The pilgrims sailed the ocean blue with barrels of beer, but when they got to Plymouth Rock, they had a problem.

“They had drunk all the beer. And the captain put them off on the shore and was like, hey good luck. They begged the crew to give them some of their beer, but the ship’s crew was like no, because we want to have enough beer to make it back across the Atlantic," said Pearce. "The pilgrims would have to make their own, but that would be a challenge! They didn’t have barley, which was a grain commonly used to make beer. And they didn’t have hops, which was not only used to flavor, but was also a preservative."

They had to get creative.

“If barley be wanting to make into malt.
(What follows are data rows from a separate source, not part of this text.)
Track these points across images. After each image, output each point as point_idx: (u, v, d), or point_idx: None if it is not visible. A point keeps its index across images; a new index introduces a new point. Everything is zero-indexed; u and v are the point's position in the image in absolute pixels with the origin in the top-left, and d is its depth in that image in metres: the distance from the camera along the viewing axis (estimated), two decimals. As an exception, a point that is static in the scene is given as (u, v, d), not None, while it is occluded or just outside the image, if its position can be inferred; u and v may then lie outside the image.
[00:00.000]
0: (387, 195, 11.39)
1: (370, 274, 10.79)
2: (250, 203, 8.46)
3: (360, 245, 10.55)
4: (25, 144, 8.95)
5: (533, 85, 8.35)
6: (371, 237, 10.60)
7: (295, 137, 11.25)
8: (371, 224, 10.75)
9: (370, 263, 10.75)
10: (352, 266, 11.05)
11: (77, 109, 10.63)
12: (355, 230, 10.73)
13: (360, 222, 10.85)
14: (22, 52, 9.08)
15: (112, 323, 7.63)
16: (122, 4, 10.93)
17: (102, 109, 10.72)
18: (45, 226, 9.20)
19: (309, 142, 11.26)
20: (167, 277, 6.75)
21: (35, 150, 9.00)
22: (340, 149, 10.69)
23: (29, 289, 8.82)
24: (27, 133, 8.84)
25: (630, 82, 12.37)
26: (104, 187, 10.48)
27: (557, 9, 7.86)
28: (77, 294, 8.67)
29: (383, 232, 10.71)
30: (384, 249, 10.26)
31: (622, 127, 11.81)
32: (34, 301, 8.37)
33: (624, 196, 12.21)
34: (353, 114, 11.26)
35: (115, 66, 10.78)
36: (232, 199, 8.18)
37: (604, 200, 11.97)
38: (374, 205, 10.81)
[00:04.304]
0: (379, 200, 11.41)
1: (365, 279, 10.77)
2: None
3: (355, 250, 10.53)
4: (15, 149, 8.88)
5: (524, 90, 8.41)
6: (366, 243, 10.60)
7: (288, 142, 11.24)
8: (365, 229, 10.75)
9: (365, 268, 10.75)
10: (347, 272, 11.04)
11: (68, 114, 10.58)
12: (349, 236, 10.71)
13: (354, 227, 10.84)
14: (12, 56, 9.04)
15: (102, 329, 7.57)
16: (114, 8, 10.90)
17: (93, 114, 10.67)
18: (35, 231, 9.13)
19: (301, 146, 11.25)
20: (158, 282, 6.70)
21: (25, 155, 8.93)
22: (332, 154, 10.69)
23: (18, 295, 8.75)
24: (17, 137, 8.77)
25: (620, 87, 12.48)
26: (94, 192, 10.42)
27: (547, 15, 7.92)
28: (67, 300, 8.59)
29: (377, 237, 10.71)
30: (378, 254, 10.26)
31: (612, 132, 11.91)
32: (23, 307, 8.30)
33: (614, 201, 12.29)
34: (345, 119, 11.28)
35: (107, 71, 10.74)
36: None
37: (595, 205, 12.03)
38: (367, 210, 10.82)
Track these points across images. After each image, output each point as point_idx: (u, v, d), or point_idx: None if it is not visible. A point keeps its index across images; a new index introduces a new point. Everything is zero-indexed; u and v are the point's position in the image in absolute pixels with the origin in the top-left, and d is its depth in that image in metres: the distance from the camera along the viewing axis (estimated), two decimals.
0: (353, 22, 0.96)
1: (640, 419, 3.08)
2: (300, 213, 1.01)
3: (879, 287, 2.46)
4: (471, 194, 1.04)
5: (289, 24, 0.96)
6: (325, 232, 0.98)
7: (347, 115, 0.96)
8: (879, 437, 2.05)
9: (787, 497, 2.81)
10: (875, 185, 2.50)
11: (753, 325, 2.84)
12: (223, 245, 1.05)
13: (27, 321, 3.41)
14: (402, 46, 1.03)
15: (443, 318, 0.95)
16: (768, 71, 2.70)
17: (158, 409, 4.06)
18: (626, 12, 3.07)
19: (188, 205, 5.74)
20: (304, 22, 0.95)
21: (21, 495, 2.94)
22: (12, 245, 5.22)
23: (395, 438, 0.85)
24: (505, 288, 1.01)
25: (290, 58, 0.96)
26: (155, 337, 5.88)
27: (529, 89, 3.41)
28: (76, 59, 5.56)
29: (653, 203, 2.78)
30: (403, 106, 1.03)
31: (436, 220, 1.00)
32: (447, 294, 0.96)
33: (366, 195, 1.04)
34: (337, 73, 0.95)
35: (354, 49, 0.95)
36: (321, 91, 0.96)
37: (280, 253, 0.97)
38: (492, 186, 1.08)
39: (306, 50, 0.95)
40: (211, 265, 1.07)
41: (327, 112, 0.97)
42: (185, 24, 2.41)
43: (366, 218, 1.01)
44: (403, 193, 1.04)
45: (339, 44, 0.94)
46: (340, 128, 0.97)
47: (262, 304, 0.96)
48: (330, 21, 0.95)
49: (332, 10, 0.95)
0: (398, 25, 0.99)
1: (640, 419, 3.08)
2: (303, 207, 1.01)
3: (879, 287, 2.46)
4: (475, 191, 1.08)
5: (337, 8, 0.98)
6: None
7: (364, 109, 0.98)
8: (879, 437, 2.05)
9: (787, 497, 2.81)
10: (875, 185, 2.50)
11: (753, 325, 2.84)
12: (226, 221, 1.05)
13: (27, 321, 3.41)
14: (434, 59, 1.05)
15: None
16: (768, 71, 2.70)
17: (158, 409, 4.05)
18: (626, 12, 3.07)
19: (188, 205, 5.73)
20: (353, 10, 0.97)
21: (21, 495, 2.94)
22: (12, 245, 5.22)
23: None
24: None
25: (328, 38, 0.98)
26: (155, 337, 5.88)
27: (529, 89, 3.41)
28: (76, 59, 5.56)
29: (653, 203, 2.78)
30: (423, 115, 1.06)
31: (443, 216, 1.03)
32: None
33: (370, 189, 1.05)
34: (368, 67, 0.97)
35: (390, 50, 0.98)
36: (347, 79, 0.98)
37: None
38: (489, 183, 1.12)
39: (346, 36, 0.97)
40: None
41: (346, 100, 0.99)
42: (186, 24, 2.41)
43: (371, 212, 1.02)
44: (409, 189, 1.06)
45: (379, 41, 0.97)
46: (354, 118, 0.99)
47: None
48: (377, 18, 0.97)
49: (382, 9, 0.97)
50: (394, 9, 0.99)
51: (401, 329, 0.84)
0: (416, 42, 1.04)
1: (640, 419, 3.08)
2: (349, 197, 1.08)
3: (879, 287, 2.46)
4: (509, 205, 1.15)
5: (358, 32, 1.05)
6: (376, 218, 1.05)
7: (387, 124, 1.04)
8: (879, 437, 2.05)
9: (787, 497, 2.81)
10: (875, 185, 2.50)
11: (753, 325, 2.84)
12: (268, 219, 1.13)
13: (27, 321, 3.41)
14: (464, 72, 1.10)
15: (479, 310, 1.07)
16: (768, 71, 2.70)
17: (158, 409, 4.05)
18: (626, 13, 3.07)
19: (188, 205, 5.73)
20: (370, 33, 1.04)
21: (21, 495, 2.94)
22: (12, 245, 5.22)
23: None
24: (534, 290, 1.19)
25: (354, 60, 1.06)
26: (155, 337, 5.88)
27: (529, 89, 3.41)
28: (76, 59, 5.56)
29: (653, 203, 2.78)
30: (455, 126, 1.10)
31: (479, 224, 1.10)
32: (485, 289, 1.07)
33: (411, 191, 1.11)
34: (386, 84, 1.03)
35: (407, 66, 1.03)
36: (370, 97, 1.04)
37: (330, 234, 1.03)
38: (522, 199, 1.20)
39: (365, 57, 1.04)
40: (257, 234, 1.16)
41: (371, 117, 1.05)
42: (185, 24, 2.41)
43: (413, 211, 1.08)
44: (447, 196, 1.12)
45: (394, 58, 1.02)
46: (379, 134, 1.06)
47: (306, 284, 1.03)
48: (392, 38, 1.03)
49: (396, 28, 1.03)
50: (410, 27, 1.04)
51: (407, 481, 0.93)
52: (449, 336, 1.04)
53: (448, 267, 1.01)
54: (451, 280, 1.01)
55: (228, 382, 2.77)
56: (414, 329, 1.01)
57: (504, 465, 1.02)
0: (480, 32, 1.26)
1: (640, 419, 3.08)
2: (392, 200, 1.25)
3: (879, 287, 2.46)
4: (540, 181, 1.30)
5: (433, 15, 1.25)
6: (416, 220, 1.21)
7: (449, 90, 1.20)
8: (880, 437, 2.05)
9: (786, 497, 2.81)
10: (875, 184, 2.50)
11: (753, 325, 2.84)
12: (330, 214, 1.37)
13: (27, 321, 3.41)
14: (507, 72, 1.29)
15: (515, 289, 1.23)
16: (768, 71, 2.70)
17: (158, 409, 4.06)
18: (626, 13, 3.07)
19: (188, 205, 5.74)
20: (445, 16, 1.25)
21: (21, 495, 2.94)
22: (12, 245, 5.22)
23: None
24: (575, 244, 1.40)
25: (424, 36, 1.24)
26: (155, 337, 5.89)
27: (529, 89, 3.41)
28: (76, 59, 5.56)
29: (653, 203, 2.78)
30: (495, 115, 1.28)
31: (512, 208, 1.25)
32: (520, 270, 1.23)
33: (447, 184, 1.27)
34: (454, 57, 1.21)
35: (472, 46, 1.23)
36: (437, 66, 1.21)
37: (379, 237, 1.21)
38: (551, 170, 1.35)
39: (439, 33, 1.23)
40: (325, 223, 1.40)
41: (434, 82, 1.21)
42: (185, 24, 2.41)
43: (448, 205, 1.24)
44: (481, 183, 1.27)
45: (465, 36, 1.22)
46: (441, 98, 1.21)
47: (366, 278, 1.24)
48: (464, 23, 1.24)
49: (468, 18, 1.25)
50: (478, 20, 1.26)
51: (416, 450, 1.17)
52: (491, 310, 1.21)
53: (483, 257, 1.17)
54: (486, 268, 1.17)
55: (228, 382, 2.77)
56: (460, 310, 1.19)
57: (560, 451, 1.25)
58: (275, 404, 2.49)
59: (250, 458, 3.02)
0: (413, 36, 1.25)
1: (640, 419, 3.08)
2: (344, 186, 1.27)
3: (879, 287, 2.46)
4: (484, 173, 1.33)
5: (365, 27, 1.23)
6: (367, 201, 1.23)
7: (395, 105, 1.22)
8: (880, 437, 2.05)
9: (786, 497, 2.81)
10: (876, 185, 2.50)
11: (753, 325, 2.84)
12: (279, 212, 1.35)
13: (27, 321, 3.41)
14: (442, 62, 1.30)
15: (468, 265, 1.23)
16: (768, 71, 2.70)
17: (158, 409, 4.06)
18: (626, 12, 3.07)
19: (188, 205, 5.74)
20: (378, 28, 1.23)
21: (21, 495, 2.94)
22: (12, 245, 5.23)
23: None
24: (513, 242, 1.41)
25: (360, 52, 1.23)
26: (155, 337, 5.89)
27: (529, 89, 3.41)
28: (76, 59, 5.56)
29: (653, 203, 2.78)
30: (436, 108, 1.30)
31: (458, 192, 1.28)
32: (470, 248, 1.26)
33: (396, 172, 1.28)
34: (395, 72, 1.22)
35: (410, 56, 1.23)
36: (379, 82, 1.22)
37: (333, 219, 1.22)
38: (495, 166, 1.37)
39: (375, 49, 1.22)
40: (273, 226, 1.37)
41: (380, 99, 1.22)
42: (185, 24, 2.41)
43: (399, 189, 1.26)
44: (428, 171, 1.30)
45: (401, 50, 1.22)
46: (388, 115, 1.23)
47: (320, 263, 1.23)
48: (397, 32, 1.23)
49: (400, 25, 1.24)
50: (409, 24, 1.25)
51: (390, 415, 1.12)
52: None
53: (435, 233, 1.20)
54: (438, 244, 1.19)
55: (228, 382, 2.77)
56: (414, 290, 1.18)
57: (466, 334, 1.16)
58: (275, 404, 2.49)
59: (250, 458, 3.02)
We shall be contented and think it no fault, for we shall make liquor to sweeten our lips of pumpkins and parsnips and walnut tree chips and other green cornstalks we make our best beer. We put it in barrels to drink all the year," Pearce said, reciting a popular Pilgrim poem .

Those that weren’t a fan of the pumpkin and parsnips beer had another option, though.

"What the pilgrims drank was fermented apple juice, or what we call hard cider. And that’s because it was something they were used to drinking back in England. Cider was very, very popular in Europe and they were lucky – several varieties of apples are native to America," said Pearce.

So if you truly want to drink like the pilgrims, exchange that wine and champagne for cider and beer. Cheers!